The video-conference format creates an additional challenge – your pitch cannot be truly flexible or scalable. If your demo experience is essentially a one-size-fits-all “show and tell” presentation, it won’t satisfy anyone. The more participants you add to the audience (even if you can technically do so), the more you need to keep the presentation all-purpose and unfocused. This limitation is unfortunate because each viewer may have different needs, background, and experience.
Go Hands-on and Virtual
So what sales demonstration tip overcomes each of those obstacles for a genuinely engaging, interactive experience?
Get your software demo online with an interactive, remote, hands-on experience using a virtual environment platform.
These software solutions offer the “antidote” to the traditional sales demo:
- An online solution means it can launch immediately. All you need to do is send out an email with a link. Seconds later, the system spins up a personal environment in which the prospect can work, with or without an initial guided tour. Participants can be around the world, in any time zone, and join at the last second.

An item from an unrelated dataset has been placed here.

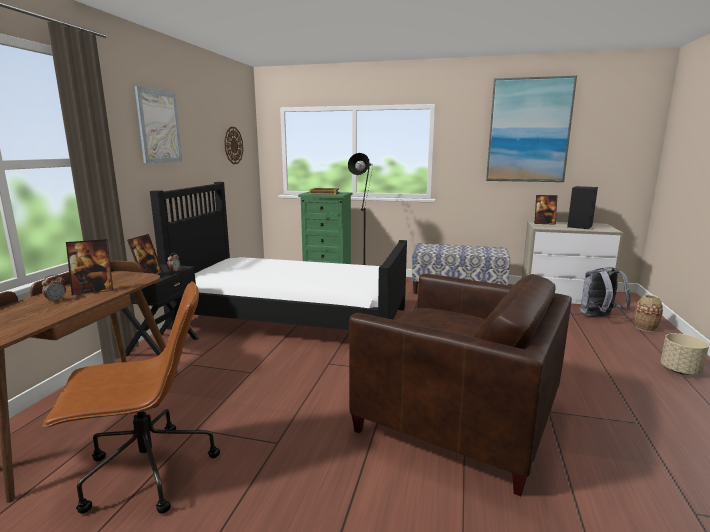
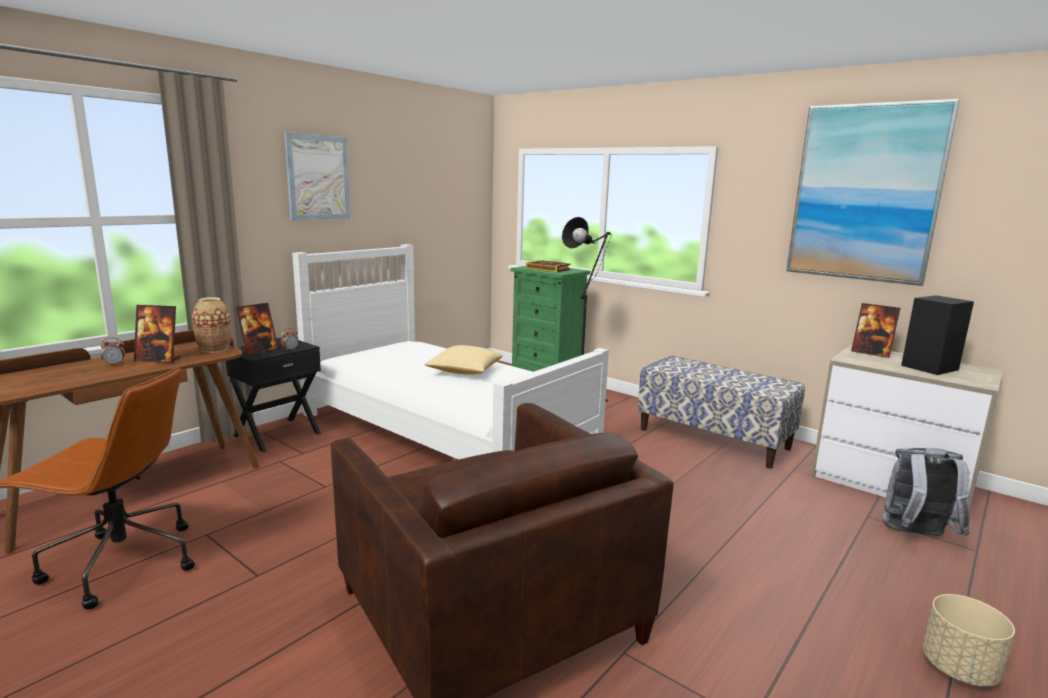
camera: 25 degrees right, 0 degrees up
(233, 145) = (444, 198): wall clock -> none
(291, 317) = (444, 430): black bed -> white bed
(307, 270) = (464, 372): none -> pillow
(645, 328) = (989, 576): vase -> vase (214, 349)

- Keeping the latest, bulletproof version of your product centralized – the only one available – means there’s no risk of an unfamiliar feature or untested functionality ruining an otherwise smooth demo. Your sales engineers to stick to their own tasks, rather than serving as internal tech support. And with a clean version (or one carefully pre-loaded with generic data), there’s no risk of sharing someone else’s info. Create a catalog of pre-configured scenarios to pull out when you identify the perfect match for a particular prospect.

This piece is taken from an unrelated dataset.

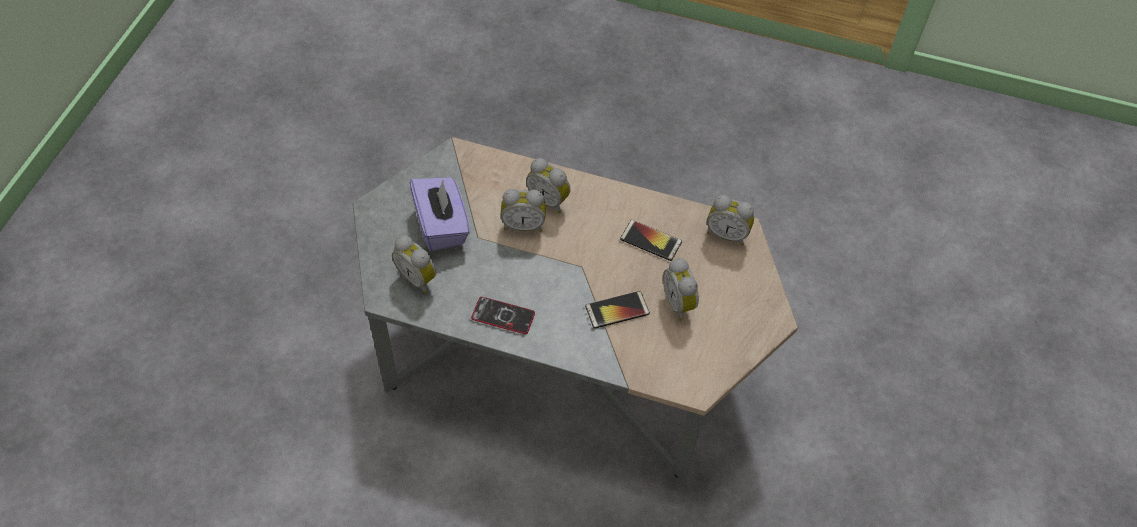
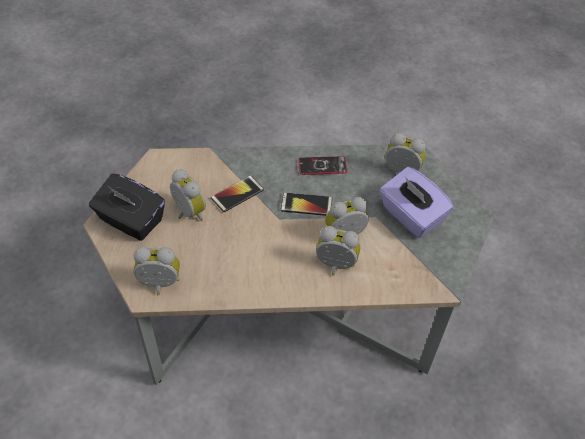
camera: 160 degrees right, 5 degrees down
(650, 241) = (229, 257): phone -> phone (306, 205)
(745, 313) = (130, 221): none -> black tissue box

- Perhaps the most appealing aspect is the hands-on approach. Rather than a one-way lecture, each participant can grab the controls and “kick the tires.” Every prospect can focus on the parts most important to them, at their own pace, and even – if you “leave behind” the environment after the demo – at their own schedule. Imagine a prospect already feeling like a product “ninja” … even before they’ve made the purchase!

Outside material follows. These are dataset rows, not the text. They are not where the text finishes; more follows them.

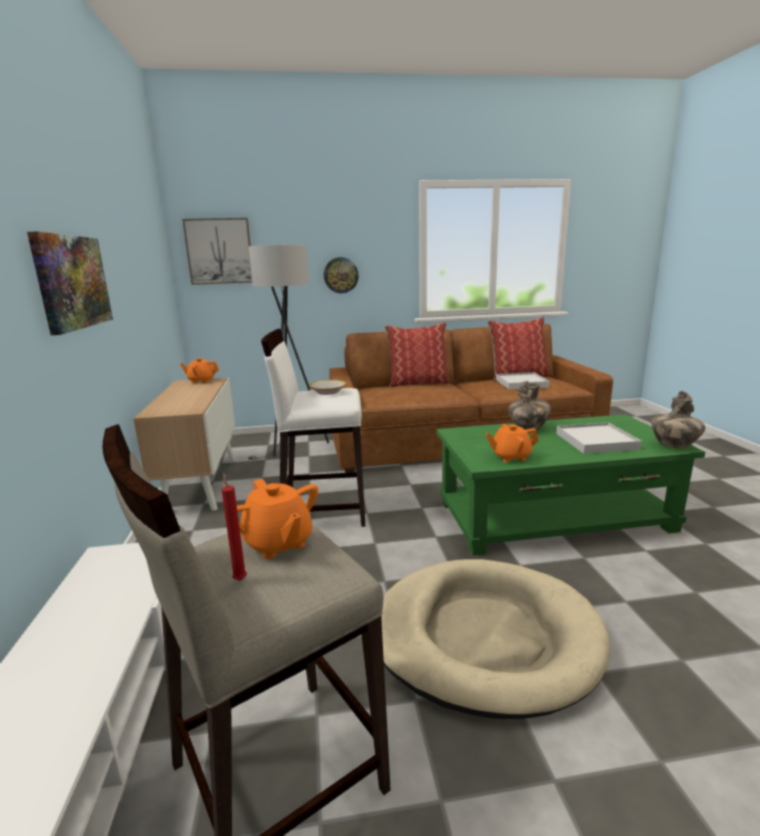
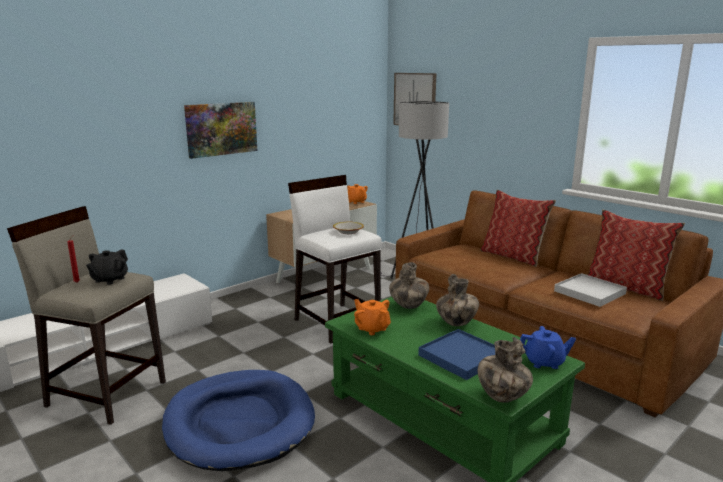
camera: 55 degrees right, 0 degrees up
(278, 543) = (109, 280): orange teapot -> black teapot
(341, 275) = (500, 131): wall clock -> none
(474, 434) = (409, 306): none -> vase
(484, 638) = (239, 423): beige dog bed -> blue dog bed
(596, 441) = (461, 357): white tray -> blue tray
(620, 422) = (544, 362): none -> blue teapot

- Finally, tracking and reporting tools mean that your training team and their managers can get unique, practical insights. They will discover which prospects are engaging the most actively, what features they are trying, which functions seem to confuse them, and what aspects of your product appear to be the most (or least) popular. This unbiased feedback represents vital business intelligence for sales, marketing, product development, documentation, and support teams. And it’s data you’d never get to collect from simply running a demo.
In short, there’s both a content strategy and a technical medium for maximizing the effectiveness of your sales demo. A pitch that doesn’t take both into account will make the process more challenging at every step.